One might be tempted to compare Church to Glenn Beck. After all, Beck has also spun out of the mainstream of conservative talk in an attempt to re-educate his listeners. He recently tried to explain the Federal Reserve System and 20th-century monetary policy to Fox News viewers using cupcakes. But Beck’s syllabus is focused almost exclusively on tying modern American liberals to the last century’s progressive movement and then drawing sketchy lines between them and radical Islam or Chairman Mao. His goal is to find ways to exaggerate the differences between modern Republicans and Democrats—to jigger together an intellectual slide-rule that nudges John Boehner closer to Thomas Jefferson and Nancy Pelosi beside Vladimir Lenin. By contrast, Church focuses on the baleful similarities the modern parties share and how both depart from the Founders and their vision.

During his interview with TAC, Church brings up one a less remarked upon motivation of our Founding Fathers: the desire for fame. “Those guys wanted to be famous. They knew they were involved in some serious affairs,” he says. He recalls that Hamilton hid lists of which Federalist papers he wrote in a place where his law partner would find them. “Of course you don’t need the list,” Church says, “you can tell just by reading them. That’s dull boring-ass Madison, this is lively energetic Hamilton. It just jumps off the page.”

Church also desires greater fame and accolades. He doesn’t want to be lumped together with “dull boring-ass Hannity” as just another radio talker. But the fact that his animated docudramas are never discussed in other outlets chafes at him. He believes he has been locked out of Fox News. “We’ve had four Independence Days since my movie came out, you’d think Fox would invite me on, but instead they have Newt Gingrich,” he says. “I’d be lying if I said it doesn’t bother me, but I just internalize it and use it as motivation. Someday this too shall pass.”

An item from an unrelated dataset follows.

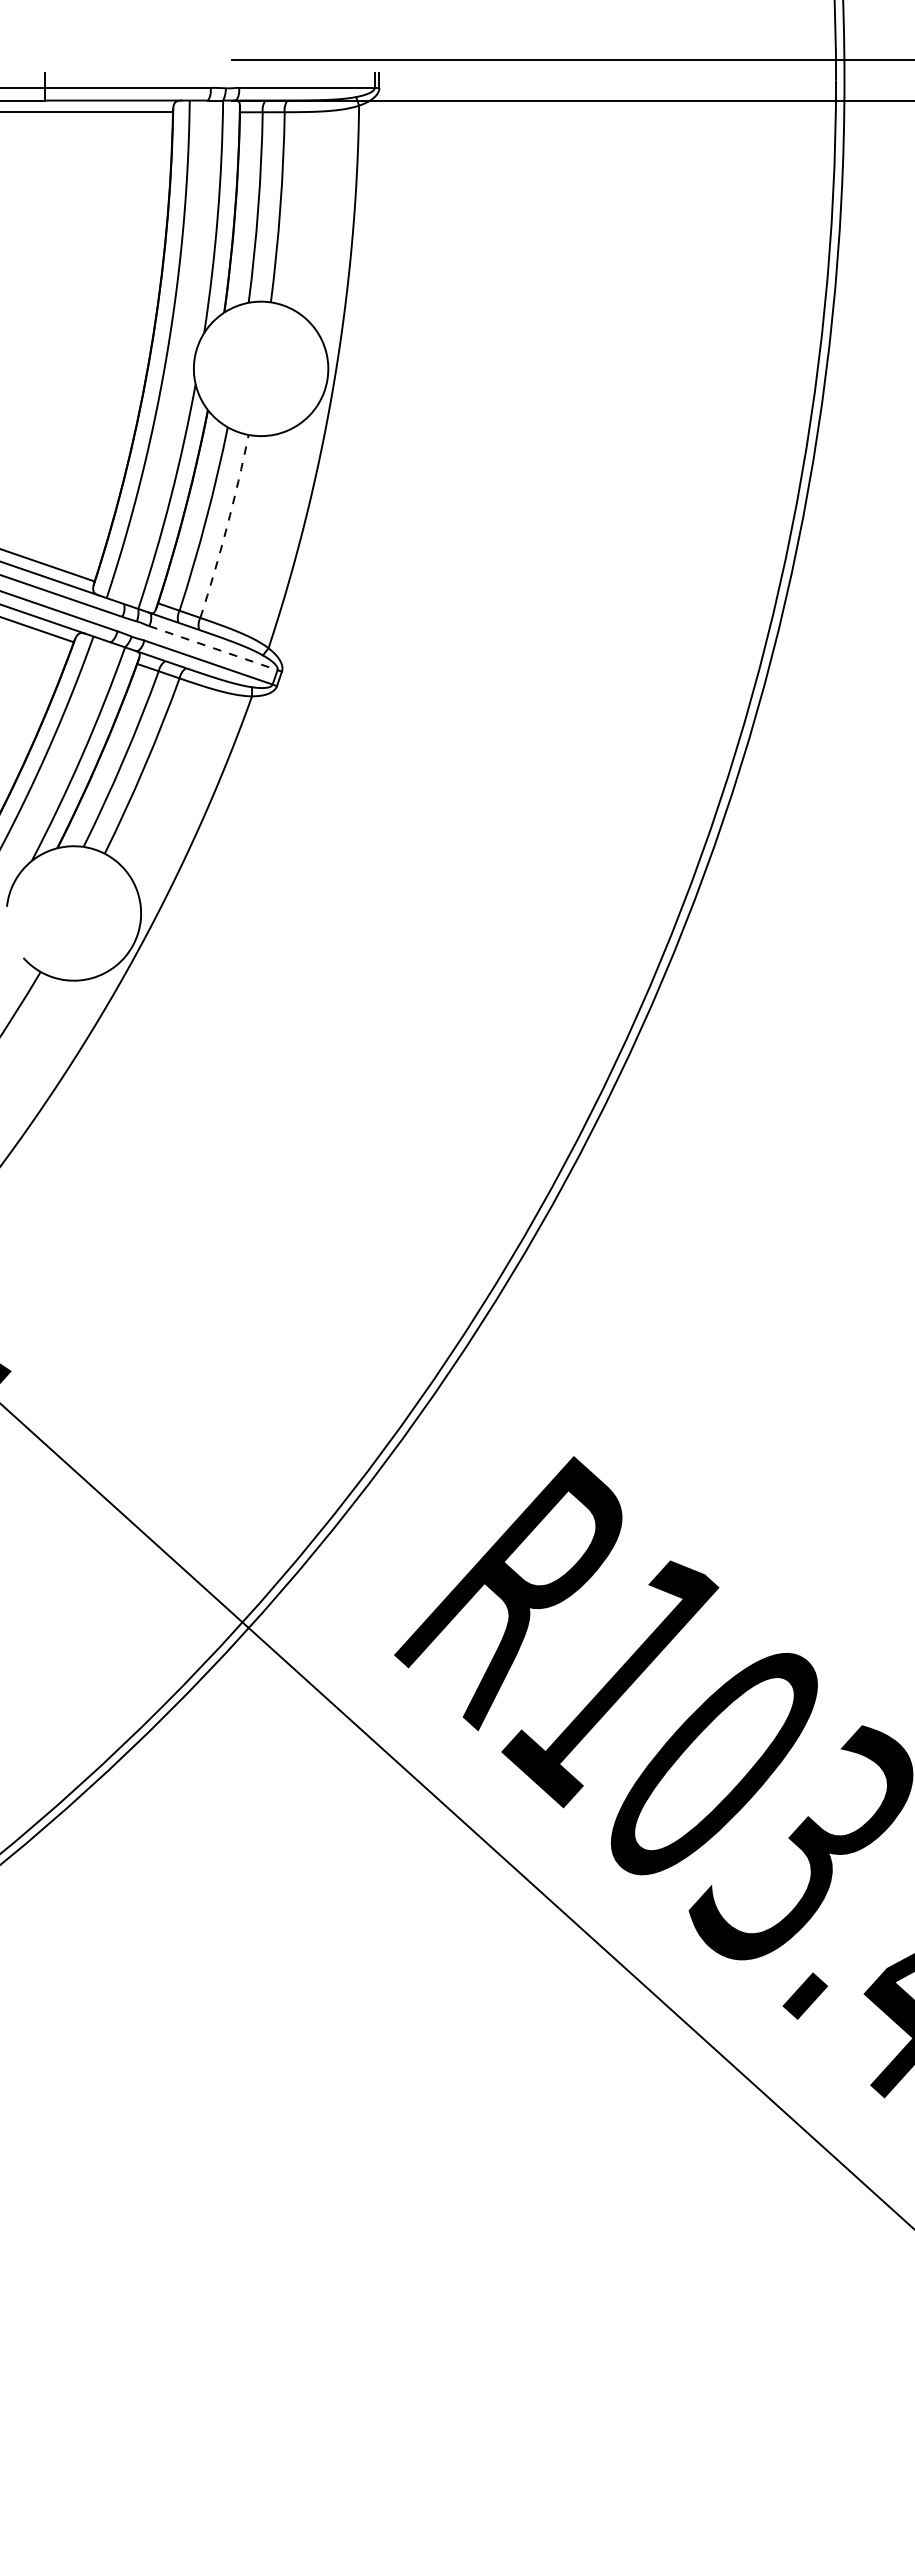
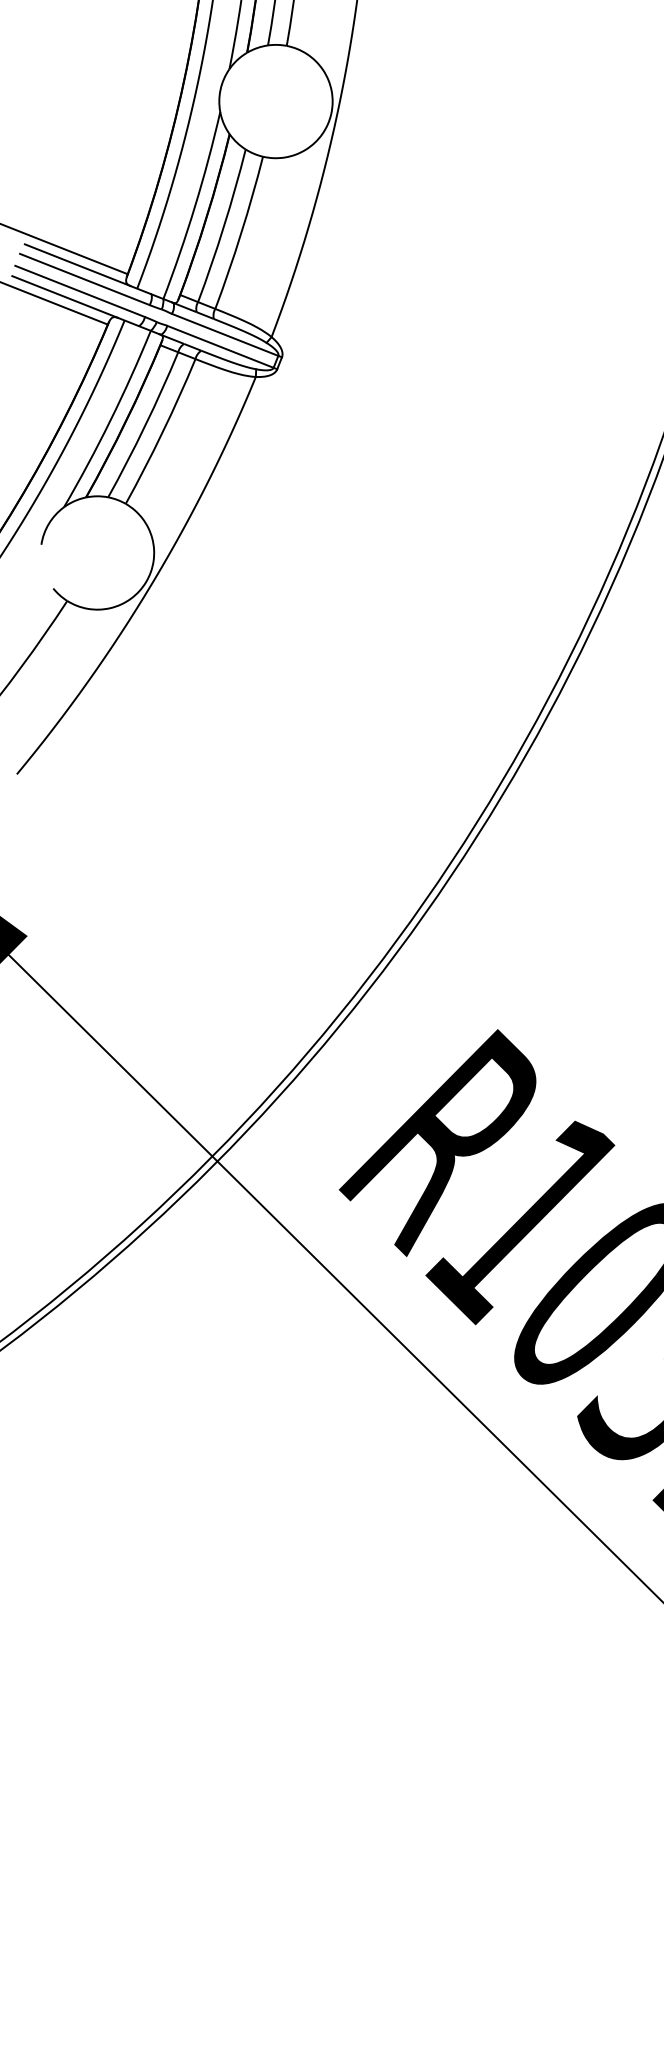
arc: (227, 527) -> (241, 233), dashed -> solid
line: (213, 648) -> (225, 335), dashed -> solid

After noting that about ten figures dominate the right’s airwaves, Church is willing to speculate on the future of his competition. “We think the Beck bulb is going to get unscrewed and fade to nothing. He was right time, right place, right message. He is no longer right time, right place, right message. That gig will have to be filled with someone. Who knows? I might get a shot.” No one can say he hasn’t earned it after four years of unpaid radio, followed a long series of ratings wars and unexplainable pink slips, topped off with the most successful and longest-running political talk show on satellite radio.

But Church’s newfound faith in the Fathers and the steady gig at Sirius go a long way toward pleasing him. He lives with his second wife across the lake from New Orleans in Madisonville, a town of 1,800 politically and racially diverse citizens whom Church holds up as “proof that Americans can live together.” On weekdays before the sun rises, he troops a few miles to his custom-built studio in Mandeville and runs his big mouth in defense of small-town life. Each hour of the morning drive he broadcasts on Sirius XM’s “Patriot” channel, a fitting station from which to pitch big American ideas at a big American Leviathan.

Michael Brendan Dougherty is a TAC contributing editor.